The recent weakness in the US dollar has the euro at the 1.09 level.
EURUSD – Daily Chart
EURUSD is trading around the 1.085 level. Above 1.090, there is resistance, and the next target is 1.1225.
The euro’s exchange rate against the US dollar has weakened over the last year. A more aggressive Federal Reserve has outweighed the European Central Bank, which was slower to act on interest rate hikes. The European economy has also been much weaker in terms of growth. Investors are considering that they may have overdone their dollar bullish trades.
ECB President Christine Lagarde has been sounding the alarm for EU banks looking to raise capital. She said banks may suffer significant losses if they need to sell their bond holdings.
At the European Systemic Risk Board conference, she said, “EU banks’ holdings of fixed-income securities could be marked down quite significantly, should they need to be sold. “
The European Central Bank recently ended its longest-ever series of interest rate hikes. In October, the central bank left its interest rate unchanged at 4%. The latest data show inflation slowly declining towards the target of 2%.
The EU unemployment rate was 6% in September 2023, which is stable compared to August 2023 and down from 6.1% in September 2022. However, that is a much larger number than the unemployment rate in the US and UK.
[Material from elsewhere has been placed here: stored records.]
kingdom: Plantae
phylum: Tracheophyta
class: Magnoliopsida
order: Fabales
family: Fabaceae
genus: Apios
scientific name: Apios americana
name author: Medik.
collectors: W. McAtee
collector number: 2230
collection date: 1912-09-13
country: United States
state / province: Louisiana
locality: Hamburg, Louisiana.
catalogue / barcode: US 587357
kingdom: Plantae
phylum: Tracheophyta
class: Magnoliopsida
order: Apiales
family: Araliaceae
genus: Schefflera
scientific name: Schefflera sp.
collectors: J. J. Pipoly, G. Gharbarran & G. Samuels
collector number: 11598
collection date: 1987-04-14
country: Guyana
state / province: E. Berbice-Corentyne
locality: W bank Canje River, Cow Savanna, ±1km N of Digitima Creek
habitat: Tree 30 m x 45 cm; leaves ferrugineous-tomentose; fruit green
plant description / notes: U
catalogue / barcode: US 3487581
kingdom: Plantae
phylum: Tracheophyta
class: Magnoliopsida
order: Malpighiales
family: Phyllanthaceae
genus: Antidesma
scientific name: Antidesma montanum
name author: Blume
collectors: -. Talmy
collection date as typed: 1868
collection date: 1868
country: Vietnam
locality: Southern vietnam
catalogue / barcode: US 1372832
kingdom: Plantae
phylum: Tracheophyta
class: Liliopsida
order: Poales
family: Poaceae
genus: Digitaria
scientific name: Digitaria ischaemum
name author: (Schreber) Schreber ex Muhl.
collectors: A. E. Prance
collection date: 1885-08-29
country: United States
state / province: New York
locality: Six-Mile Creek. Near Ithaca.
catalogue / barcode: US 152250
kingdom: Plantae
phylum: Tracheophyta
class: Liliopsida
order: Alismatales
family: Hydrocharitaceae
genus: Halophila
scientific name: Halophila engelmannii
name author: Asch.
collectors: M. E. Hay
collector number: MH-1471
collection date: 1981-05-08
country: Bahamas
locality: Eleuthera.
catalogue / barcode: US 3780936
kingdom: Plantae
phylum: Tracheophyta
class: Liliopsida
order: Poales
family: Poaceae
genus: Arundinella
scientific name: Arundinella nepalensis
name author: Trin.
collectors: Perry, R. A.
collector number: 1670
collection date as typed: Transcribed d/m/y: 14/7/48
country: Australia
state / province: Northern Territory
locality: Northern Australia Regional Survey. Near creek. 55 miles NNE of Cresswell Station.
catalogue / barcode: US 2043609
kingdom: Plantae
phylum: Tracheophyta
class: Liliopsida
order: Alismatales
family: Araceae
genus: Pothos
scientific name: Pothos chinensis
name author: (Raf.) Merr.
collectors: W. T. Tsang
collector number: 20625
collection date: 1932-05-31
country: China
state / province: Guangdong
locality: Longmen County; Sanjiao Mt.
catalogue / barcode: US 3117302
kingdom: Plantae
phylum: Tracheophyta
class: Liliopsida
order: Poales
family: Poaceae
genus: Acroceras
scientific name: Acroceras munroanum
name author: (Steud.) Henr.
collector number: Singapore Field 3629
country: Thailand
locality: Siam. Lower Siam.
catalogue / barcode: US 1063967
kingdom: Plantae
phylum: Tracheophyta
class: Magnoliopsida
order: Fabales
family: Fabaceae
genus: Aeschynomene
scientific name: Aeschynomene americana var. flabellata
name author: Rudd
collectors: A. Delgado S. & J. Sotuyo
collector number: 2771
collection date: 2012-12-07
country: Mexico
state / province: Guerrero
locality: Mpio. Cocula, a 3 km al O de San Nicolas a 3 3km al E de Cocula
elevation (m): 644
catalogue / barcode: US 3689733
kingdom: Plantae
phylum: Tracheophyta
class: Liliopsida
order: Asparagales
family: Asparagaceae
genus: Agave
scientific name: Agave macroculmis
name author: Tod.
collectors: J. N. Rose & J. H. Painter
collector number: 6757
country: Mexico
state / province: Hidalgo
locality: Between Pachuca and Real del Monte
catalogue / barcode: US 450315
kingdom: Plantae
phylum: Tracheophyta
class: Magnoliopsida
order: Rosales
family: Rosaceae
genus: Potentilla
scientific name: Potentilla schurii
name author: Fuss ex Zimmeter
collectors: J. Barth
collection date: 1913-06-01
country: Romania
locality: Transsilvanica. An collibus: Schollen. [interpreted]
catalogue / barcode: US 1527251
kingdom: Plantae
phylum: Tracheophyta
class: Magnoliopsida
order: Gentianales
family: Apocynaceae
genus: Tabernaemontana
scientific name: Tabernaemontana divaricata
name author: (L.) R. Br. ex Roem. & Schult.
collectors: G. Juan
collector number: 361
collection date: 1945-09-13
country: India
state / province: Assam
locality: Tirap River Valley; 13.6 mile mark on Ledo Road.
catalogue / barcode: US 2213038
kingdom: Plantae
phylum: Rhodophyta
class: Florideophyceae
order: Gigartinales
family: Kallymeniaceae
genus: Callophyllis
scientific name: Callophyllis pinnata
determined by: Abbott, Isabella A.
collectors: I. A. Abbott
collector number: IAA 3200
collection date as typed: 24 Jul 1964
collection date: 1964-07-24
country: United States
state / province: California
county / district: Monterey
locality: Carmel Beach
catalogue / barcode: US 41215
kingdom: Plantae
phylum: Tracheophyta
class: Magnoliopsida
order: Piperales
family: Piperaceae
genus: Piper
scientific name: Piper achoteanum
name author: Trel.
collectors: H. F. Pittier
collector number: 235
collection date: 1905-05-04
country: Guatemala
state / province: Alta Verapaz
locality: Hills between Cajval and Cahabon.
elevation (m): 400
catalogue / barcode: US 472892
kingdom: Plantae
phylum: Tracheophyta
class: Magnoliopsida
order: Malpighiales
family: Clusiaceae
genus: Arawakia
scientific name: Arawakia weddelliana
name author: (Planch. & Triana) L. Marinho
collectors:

The euro surged this week as US inflation softened, but the key now will be 10-year treasury yields. In addition to Fed Chair Jerome Powell, other Fed officials have also suggested that if yields remain elevated, the Fed would be able to skip rate hikes at future meetings.
At Thursday’s market open, US 10-year treasury yields were 1.5% lower, continuing their decline. Further losses would support the euro.
Kathleen O’Neill Paese, interim president of the St. Louis Fed, said on Thursday that she supported the Fed’s decision to hold rates firm at November’s meeting due to “the tightening of financial and credit conditions that have occurred over the past two or three months.”
The EUR v USD exchange rate still has room to move higher if US yields fall, but if they fall too far below the Fed’s intentions, it could open up the potential for rate hikes at future meetings.